▸ The records
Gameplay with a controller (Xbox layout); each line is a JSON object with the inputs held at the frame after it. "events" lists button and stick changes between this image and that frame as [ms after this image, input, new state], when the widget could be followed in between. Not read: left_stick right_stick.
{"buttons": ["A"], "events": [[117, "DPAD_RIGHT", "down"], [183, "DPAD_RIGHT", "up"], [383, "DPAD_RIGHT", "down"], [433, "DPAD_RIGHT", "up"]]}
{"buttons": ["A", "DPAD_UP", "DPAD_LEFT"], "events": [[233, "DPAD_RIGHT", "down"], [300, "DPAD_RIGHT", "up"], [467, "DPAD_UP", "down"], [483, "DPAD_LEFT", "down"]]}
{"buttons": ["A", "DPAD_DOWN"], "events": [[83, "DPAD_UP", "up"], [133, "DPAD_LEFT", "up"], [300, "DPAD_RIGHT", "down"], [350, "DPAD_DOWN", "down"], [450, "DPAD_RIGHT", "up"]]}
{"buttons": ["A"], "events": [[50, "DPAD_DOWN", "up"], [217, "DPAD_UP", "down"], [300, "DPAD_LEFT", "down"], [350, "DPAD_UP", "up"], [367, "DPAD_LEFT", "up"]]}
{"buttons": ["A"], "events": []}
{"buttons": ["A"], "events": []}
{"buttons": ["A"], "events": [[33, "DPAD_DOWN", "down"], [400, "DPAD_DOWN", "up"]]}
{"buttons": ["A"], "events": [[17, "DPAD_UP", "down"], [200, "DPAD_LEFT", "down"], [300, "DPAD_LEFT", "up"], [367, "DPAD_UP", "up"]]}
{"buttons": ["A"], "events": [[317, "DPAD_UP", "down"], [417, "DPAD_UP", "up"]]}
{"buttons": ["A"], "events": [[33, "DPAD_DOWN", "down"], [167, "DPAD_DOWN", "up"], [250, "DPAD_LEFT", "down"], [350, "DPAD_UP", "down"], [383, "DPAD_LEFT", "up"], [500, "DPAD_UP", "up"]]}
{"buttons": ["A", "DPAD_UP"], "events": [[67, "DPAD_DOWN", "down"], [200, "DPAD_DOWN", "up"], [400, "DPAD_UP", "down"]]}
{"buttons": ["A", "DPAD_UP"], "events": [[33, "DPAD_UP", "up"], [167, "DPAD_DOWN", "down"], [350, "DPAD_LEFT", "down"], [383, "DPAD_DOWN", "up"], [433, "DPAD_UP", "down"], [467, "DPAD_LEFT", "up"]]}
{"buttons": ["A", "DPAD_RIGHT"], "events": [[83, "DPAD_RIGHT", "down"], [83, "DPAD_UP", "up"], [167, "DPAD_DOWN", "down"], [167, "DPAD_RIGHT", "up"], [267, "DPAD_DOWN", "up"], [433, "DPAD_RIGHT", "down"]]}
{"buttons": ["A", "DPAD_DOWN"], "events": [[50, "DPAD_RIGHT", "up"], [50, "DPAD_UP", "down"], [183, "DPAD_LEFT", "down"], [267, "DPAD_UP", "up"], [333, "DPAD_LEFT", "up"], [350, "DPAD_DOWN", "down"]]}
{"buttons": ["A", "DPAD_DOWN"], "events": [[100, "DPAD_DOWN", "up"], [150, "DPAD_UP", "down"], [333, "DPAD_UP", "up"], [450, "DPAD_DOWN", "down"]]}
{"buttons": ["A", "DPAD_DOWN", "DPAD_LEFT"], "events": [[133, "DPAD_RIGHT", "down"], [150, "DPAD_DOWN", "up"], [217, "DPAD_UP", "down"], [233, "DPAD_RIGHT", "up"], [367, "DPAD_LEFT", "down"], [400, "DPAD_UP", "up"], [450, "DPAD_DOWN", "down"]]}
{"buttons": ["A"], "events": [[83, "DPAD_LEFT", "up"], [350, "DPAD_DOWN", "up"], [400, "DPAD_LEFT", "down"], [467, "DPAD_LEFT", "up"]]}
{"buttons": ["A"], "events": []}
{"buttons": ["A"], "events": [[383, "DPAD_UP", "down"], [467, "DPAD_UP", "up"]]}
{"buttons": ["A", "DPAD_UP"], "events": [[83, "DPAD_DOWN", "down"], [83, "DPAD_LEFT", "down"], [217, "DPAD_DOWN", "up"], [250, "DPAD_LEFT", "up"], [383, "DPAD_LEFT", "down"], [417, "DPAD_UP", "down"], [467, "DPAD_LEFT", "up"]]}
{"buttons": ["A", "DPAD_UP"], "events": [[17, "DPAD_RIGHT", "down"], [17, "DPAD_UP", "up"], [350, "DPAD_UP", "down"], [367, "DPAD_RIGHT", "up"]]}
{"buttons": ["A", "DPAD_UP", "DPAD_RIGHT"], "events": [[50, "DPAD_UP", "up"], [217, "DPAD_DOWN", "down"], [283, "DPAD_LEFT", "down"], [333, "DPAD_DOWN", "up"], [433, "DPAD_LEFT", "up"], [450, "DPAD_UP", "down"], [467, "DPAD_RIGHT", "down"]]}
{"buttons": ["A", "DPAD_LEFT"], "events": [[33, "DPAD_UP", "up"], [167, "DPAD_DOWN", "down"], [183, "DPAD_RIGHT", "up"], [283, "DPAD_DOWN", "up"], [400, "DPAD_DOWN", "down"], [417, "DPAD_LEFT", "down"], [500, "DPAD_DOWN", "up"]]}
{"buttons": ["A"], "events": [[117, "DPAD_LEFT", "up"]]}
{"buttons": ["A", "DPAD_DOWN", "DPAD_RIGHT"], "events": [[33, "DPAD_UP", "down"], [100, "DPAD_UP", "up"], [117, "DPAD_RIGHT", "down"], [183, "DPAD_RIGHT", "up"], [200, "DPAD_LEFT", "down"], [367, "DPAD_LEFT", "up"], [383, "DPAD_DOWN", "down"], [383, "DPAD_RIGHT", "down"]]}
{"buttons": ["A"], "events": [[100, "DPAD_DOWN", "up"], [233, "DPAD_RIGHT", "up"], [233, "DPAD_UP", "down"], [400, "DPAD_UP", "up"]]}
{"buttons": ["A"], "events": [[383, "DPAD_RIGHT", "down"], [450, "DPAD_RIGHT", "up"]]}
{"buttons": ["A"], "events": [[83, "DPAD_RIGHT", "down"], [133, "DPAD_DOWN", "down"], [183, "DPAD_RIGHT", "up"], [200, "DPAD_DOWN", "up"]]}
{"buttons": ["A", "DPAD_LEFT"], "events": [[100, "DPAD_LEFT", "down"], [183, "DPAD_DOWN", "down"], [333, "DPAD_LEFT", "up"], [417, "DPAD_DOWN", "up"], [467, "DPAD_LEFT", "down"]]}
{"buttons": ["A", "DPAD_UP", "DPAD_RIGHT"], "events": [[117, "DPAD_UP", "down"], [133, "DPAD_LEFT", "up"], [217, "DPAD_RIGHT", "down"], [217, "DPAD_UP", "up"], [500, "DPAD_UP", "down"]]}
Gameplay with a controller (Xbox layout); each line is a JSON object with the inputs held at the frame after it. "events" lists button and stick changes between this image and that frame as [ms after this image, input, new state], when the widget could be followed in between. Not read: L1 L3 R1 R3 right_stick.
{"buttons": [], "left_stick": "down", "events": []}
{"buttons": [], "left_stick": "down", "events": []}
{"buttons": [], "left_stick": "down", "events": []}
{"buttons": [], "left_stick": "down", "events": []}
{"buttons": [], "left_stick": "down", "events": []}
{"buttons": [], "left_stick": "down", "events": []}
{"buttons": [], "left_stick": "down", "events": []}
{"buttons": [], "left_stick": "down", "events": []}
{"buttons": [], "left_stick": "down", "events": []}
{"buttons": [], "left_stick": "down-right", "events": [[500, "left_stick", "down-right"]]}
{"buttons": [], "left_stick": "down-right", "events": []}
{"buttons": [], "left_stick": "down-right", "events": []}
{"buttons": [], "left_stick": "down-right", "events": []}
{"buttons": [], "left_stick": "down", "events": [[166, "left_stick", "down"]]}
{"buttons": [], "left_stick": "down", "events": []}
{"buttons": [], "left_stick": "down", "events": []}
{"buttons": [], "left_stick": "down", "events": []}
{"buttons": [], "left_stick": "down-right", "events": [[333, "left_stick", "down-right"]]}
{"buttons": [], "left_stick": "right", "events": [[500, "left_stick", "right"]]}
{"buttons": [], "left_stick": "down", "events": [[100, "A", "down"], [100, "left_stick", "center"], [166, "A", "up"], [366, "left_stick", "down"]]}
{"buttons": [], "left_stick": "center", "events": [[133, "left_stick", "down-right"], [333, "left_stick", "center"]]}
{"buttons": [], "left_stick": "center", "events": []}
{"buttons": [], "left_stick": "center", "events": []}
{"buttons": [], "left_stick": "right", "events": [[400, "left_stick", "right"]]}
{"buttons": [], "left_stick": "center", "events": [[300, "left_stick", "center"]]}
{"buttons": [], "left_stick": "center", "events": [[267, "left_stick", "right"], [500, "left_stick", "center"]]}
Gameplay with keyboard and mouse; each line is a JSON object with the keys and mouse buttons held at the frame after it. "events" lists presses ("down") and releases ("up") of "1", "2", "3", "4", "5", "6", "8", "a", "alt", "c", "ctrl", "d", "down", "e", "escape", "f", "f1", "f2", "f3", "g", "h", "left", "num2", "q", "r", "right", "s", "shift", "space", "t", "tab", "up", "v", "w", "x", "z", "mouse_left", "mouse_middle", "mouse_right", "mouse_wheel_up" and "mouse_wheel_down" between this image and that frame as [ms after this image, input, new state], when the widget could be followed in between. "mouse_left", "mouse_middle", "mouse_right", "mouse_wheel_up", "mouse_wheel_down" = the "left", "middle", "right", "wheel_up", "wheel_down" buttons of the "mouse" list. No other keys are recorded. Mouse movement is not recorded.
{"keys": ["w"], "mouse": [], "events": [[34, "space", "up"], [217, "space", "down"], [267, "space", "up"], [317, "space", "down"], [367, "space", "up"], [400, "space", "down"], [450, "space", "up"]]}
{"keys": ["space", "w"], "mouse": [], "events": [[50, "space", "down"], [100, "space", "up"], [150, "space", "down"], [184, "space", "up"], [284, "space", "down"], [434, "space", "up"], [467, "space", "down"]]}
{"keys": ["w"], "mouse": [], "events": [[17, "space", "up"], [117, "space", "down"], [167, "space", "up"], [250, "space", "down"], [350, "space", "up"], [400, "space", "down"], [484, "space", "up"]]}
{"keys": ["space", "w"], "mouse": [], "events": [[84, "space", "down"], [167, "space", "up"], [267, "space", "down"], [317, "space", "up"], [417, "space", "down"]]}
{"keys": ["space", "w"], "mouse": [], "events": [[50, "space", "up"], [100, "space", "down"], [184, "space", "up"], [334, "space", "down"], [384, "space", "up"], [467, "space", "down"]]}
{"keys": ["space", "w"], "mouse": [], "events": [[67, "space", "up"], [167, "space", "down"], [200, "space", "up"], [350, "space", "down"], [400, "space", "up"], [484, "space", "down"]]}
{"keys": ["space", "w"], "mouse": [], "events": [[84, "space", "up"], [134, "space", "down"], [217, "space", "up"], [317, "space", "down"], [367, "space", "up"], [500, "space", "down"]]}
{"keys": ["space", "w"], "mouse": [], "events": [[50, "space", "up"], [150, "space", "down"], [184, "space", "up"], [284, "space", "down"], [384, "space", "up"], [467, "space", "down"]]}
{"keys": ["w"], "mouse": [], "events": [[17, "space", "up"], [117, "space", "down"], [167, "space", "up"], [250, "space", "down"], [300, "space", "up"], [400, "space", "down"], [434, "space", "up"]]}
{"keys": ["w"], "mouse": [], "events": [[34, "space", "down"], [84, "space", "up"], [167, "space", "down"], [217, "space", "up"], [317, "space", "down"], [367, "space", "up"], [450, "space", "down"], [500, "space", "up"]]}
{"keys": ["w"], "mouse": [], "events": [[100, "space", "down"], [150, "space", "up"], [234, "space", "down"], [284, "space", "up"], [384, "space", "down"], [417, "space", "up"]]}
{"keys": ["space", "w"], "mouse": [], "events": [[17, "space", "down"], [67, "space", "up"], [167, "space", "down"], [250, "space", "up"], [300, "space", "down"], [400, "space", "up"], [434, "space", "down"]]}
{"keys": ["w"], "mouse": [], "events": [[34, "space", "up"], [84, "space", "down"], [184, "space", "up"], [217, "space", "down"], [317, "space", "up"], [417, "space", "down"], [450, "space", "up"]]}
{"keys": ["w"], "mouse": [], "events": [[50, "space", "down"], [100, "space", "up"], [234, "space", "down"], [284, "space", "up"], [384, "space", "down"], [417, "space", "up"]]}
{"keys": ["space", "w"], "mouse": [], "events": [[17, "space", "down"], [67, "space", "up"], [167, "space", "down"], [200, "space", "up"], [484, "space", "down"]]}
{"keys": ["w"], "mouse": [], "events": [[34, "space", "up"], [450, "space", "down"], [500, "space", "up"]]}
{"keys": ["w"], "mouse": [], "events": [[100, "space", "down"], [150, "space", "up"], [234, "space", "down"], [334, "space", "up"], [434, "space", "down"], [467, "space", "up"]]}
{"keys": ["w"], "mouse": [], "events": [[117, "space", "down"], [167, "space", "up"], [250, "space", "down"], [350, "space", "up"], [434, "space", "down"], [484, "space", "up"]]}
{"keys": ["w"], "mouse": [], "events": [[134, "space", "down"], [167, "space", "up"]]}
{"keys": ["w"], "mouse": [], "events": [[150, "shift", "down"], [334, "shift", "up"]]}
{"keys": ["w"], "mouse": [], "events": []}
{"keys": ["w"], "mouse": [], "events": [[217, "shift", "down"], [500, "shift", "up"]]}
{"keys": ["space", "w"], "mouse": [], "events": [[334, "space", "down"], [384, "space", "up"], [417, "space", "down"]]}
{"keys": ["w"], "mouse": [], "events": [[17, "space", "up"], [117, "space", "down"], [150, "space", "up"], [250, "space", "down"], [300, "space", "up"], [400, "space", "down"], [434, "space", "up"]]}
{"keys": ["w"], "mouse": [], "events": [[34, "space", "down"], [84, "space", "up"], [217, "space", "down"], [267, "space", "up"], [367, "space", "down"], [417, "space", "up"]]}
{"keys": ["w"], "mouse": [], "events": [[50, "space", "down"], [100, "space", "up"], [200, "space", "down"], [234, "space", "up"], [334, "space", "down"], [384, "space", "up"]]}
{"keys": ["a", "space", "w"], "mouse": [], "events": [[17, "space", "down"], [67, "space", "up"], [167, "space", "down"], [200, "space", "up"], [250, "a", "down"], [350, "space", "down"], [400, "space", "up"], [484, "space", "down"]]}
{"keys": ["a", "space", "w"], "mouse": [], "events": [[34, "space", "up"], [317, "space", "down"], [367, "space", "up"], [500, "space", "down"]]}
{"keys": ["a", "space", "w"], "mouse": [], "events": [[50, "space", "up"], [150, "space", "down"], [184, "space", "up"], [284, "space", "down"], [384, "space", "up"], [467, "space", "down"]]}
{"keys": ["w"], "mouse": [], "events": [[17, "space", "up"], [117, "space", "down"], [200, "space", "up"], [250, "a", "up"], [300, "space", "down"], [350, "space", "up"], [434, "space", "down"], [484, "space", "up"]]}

▸ Activity
Wherever the word "inputs" appears in the entries above, copy that line.

▸ Result for this task
Gameplay with a controller (Xbox layout); each line is a JSON object with the inputs held at the frame after it. "events" lists button and stick changes between this image and that frame as [ms after this image, input, new state], when the widget could be followed in between. Not read: left_stick right_stick.
Gameplay with a controller (Xbox layout); each line is a JSON object with the inputs held at the frame after it. "events" lists button and stick changes between this image and that frame as [ms after this image, input, new state], when the widget could be followed in between. Not read: L1 L3 R1 R3 right_stick.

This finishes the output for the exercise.